The University of Hawaii women’s basketball team is rebuilding this season, but its schedule definitely isn’t.
It is still loaded.
The Rainbow Wahine will play three teams that finished last season in the Top 25 — No. 3 South Carolina (30-2), No. 9 Arizona State (27-5) and No. 21 Texas A&M (23-9) — in the first month of the season.
In one particularly grueling 13-game stretch, they will play six games against teams that had a combined 141-47 record.
Presumably the New York Liberty and other WNBA competition were unavailable during that period.
“Hey, we tried,” coach Laura Beeman deadpanned.
Overall, nine of UH’s 13 nonconference opponents had winning records last season, and there are so far no regular-season games against Division II opponents.
The Rainbow Wahine will also play five road games and two neutral-site contests before opening the Big West Conference season on Jan. 7 at Long Beach State.
In a pre- and post- Christmas stretch that takes them into conference, the Rainbow Wahine will play seven of 10 games on the road.
So much for easing into the 2015-16 season while the Rainbow Wahine seek to replace three starters plus their spark plug, Shawna Lei Kuehu, from a 23-9 team.
Beeman’s scheduling philosophy is both arduous and time tested. “Our preseason has to prepare us for the conference, and that’s what we’re always looking for,” Beeman said.
Many years UH’s strength of schedule is ranked in the top 20 when it emerges from the nonconference season. Last year UH finished 135th among 349 Division I schools.
Playing a high-caliber nonconference schedule hasn’t been easy on the Rainbow Wahine’s record and is unlikely to be this season either. But for all the bumps, it has come with something of a postseason insurance policy. With a strong strength of schedule, the Rainbow Wahine have qualified for the past three Women’s National Invitational Tournaments.

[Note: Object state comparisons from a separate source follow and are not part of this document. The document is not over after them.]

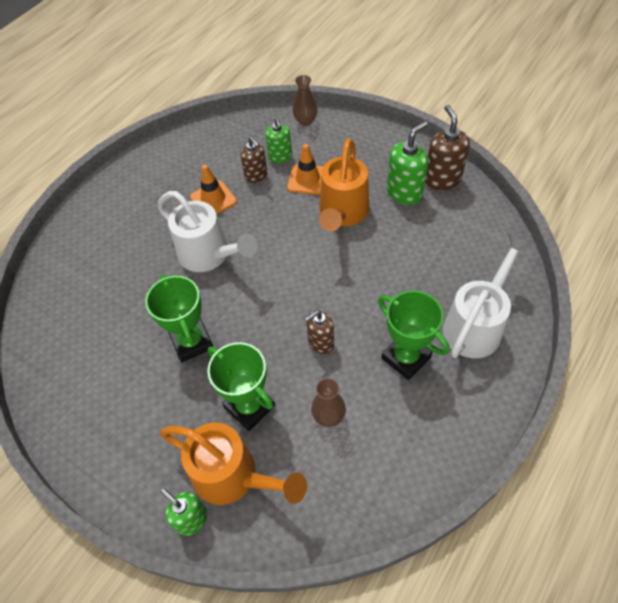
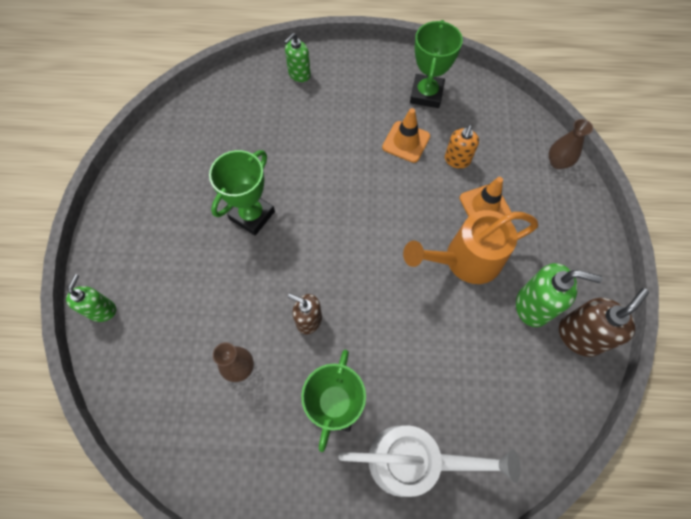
camera: 55 degrees right, 10 degrees up
white watering can [157,191,257,272] -> none
orange watering can [160,422,307,505] -> none
green trophy [207,342,275,431] -> green trophy moved to [410,20,463,108]
brown soap dispenser [241,137,267,183] -> orange soap dispenser [445,125,479,169]
green soap dispenser [266,117,292,163] -> green soap dispenser moved to [284,33,311,82]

“Our goal is to not be in the WNIT,” Beeman said. “I’m tired of that, but that is the nature of the beast when you get only one team from your conference in the (NCAA) tournament if you don’t win the conference. So it is a balancing act.”
Meanwhile, we are left to see what kind of balance the Rainbow Warriors seek to strike in their first season under Eran Ganot with much of last season’s 22-13 team returning. While season tickets went on sale for both men and women Monday, the Rainbow Warriors have yet to announce their secrecy-shrouded schedule.

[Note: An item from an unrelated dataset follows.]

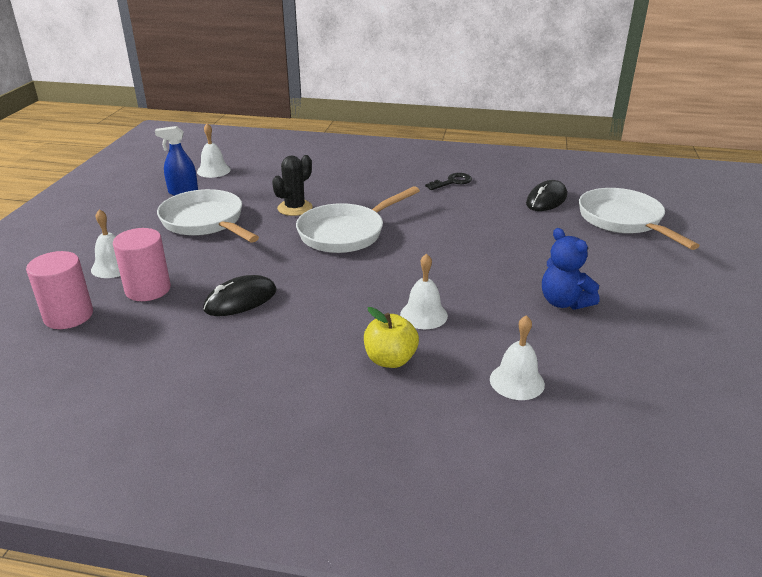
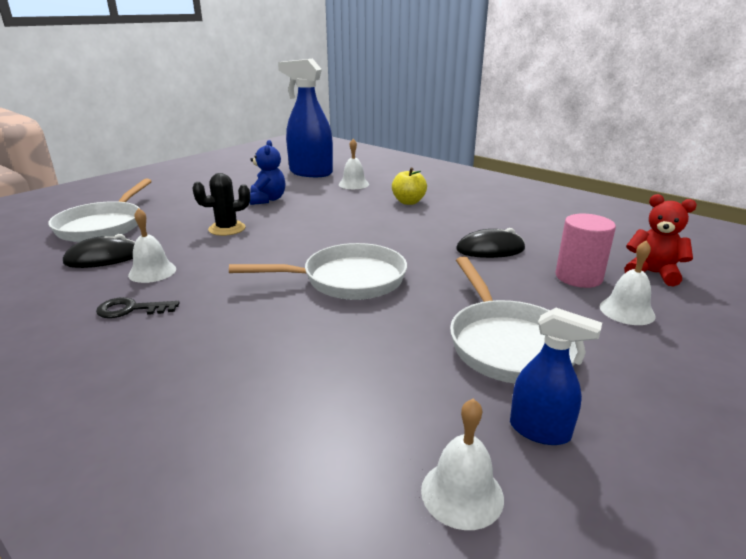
camera: 150 degrees left, 5 degrees down
pink cylinder [26,251,93,329] -> red teddy bear [624,194,697,286]
black cactus [272,155,313,216] -> black cactus moved to [192,173,250,236]
white bell [400,253,448,329] -> white bell moved to [128,208,176,283]
none -> blue spray bottle [278,59,333,177]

Indications are that whatever emerges will be a home-heavy lineup now that road games with San Diego State and California in the previously contracted Continental Tire Las Vegas Invitational have been bought out. A trip to Texas Tech is said to still be in the works.
The looming question is: How — and with whom — will the Rainbow Warriors fill in the pukas?
If they need any inspiration on that count, the Rainbow Wahine set a pretty good example.